* [Exercise instructions]:
May I please have every record restated word for word, with the images left out?

* [Records provided]:

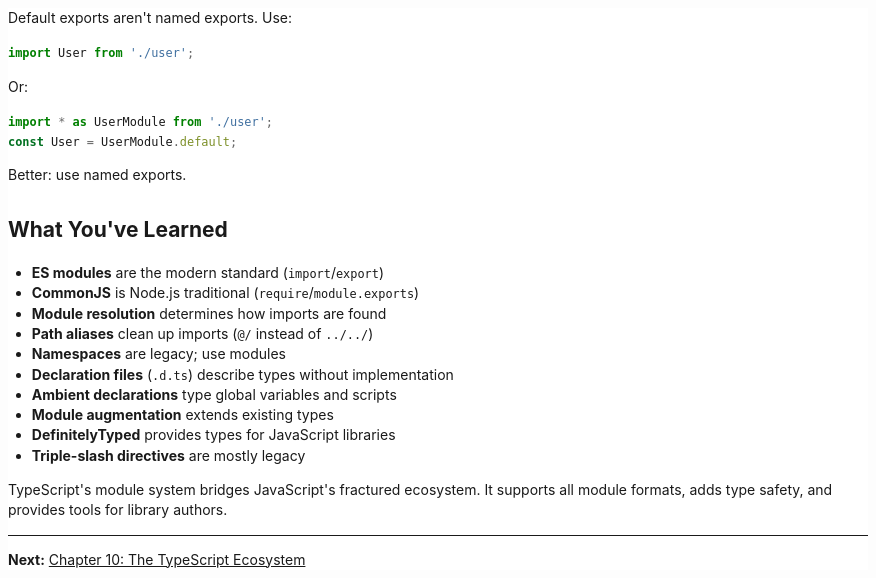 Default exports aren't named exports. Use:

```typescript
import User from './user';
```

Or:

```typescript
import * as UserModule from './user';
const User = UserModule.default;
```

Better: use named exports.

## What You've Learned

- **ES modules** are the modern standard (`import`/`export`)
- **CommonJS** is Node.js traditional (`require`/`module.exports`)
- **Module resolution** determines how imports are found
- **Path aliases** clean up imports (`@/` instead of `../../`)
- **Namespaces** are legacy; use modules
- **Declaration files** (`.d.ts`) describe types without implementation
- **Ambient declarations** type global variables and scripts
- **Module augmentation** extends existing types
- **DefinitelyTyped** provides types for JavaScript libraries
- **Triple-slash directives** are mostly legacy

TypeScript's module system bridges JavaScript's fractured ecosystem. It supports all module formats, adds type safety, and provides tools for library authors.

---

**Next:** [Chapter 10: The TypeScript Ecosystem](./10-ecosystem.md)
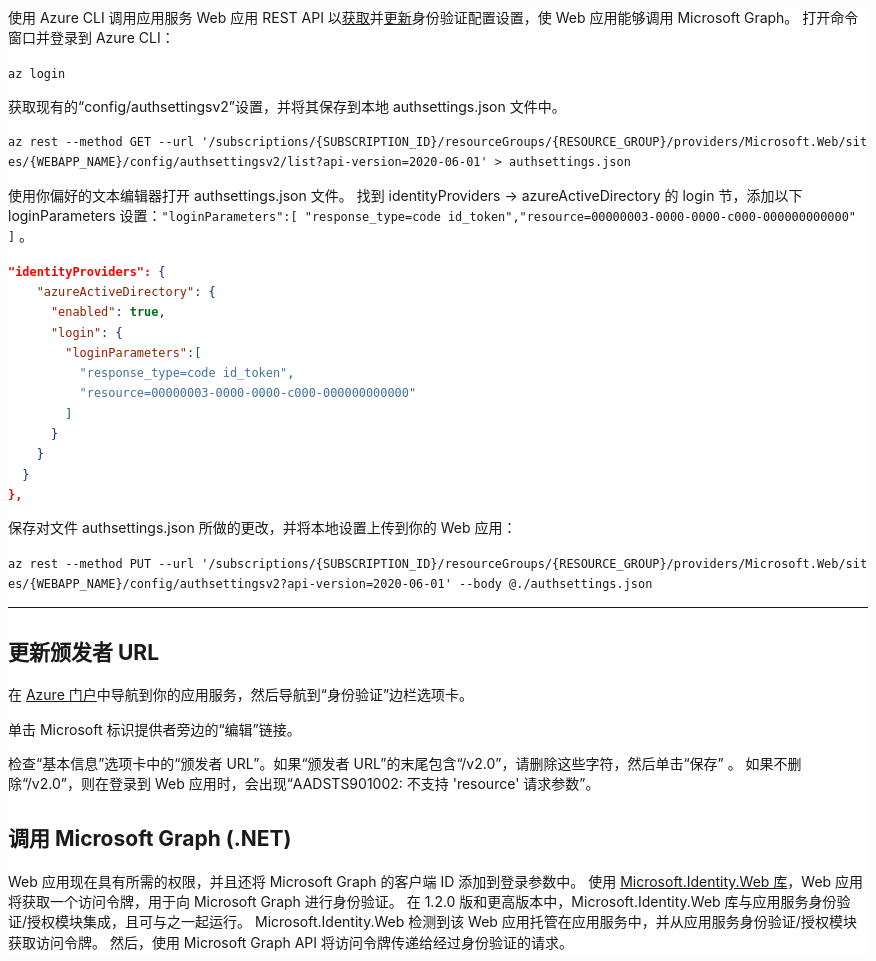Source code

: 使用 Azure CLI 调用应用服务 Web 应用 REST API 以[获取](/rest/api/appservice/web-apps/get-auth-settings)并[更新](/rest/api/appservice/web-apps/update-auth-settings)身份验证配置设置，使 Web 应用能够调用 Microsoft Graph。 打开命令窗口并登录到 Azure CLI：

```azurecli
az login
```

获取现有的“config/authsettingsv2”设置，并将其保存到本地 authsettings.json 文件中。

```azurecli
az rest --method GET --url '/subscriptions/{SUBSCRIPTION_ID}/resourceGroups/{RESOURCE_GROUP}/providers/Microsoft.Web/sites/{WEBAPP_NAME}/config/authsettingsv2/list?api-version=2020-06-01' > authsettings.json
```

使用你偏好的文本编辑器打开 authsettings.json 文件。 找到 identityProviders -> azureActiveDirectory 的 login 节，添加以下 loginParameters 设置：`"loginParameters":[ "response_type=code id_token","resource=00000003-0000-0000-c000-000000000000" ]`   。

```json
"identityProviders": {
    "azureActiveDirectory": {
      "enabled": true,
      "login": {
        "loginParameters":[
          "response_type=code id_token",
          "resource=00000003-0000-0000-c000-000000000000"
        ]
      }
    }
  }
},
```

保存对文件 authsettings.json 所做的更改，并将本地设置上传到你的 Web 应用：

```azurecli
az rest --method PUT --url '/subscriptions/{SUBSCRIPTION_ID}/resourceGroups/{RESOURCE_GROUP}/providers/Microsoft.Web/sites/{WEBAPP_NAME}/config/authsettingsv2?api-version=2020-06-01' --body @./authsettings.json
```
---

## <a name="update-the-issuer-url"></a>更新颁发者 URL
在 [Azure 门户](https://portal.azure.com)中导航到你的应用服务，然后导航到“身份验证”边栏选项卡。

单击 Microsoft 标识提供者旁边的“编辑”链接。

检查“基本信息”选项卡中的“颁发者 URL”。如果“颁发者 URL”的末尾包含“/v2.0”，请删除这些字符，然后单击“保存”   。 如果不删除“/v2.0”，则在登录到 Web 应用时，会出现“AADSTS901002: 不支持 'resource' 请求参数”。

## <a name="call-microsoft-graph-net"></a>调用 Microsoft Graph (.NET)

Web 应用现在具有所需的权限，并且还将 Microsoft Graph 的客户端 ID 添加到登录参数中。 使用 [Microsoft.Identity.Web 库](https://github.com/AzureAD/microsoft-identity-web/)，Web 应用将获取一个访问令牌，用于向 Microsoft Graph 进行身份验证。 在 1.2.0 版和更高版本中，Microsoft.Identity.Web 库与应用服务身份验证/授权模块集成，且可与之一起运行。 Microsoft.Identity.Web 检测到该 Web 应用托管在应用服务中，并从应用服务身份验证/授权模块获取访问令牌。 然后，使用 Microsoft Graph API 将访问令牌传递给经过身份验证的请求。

* [Solution to the problem]:
 Default exports aren't named exports. Use:

```typescript
import User from './user';
```

Or:

```typescript
import * as UserModule from './user';
const User = UserModule.default;
```

Better: use named exports.

## What You've Learned

- **ES modules** are the modern standard (`import`/`export`)
- **CommonJS** is Node.js traditional (`require`/`module.exports`)
- **Module resolution** determines how imports are found
- **Path aliases** clean up imports (`@/` instead of `../../`)
- **Namespaces** are legacy; use modules
- **Declaration files** (`.d.ts`) describe types without implementation
- **Ambient declarations** type global variables and scripts
- **Module augmentation** extends existing types
- **DefinitelyTyped** provides types for JavaScript libraries
- **Triple-slash directives** are mostly legacy

TypeScript's module system bridges JavaScript's fractured ecosystem. It supports all module formats, adds type safety, and provides tools for library authors.

---

**Next:** [Chapter 10: The TypeScript Ecosystem](./10-ecosystem.md)
Source code

: 使用 Azure CLI 调用应用服务 Web 应用 REST API 以[获取](/rest/api/appservice/web-apps/get-auth-settings)并[更新](/rest/api/appservice/web-apps/update-auth-settings)身份验证配置设置，使 Web 应用能够调用 Microsoft Graph。 打开命令窗口并登录到 Azure CLI：

```azurecli
az login
```

获取现有的“config/authsettingsv2”设置，并将其保存到本地 authsettings.json 文件中。

```azurecli
az rest --method GET --url '/subscriptions/{SUBSCRIPTION_ID}/resourceGroups/{RESOURCE_GROUP}/providers/Microsoft.Web/sites/{WEBAPP_NAME}/config/authsettingsv2/list?api-version=2020-06-01' > authsettings.json
```

使用你偏好的文本编辑器打开 authsettings.json 文件。 找到 identityProviders -> azureActiveDirectory 的 login 节，添加以下 loginParameters 设置：`"loginParameters":[ "response_type=code id_token","resource=00000003-0000-0000-c000-000000000000" ]`   。

```json
"identityProviders": {
    "azureActiveDirectory": {
      "enabled": true,
      "login": {
        "loginParameters":[
          "response_type=code id_token",
          "resource=00000003-0000-0000-c000-000000000000"
        ]
      }
    }
  }
},
```

保存对文件 authsettings.json 所做的更改，并将本地设置上传到你的 Web 应用：

```azurecli
az rest --method PUT --url '/subscriptions/{SUBSCRIPTION_ID}/resourceGroups/{RESOURCE_GROUP}/providers/Microsoft.Web/sites/{WEBAPP_NAME}/config/authsettingsv2?api-version=2020-06-01' --body @./authsettings.json
```
---

## <a name="update-the-issuer-url"></a>更新颁发者 URL
在 [Azure 门户](https://portal.azure.com)中导航到你的应用服务，然后导航到“身份验证”边栏选项卡。

单击 Microsoft 标识提供者旁边的“编辑”链接。

检查“基本信息”选项卡中的“颁发者 URL”。如果“颁发者 URL”的末尾包含“/v2.0”，请删除这些字符，然后单击“保存”   。 如果不删除“/v2.0”，则在登录到 Web 应用时，会出现“AADSTS901002: 不支持 'resource' 请求参数”。

## <a name="call-microsoft-graph-net"></a>调用 Microsoft Graph (.NET)

Web 应用现在具有所需的权限，并且还将 Microsoft Graph 的客户端 ID 添加到登录参数中。 使用 [Microsoft.Identity.Web 库](https://github.com/AzureAD/microsoft-identity-web/)，Web 应用将获取一个访问令牌，用于向 Microsoft Graph 进行身份验证。 在 1.2.0 版和更高版本中，Microsoft.Identity.Web 库与应用服务身份验证/授权模块集成，且可与之一起运行。 Microsoft.Identity.Web 检测到该 Web 应用托管在应用服务中，并从应用服务身份验证/授权模块获取访问令牌。 然后，使用 Microsoft Graph API 将访问令牌传递给经过身份验证的请求。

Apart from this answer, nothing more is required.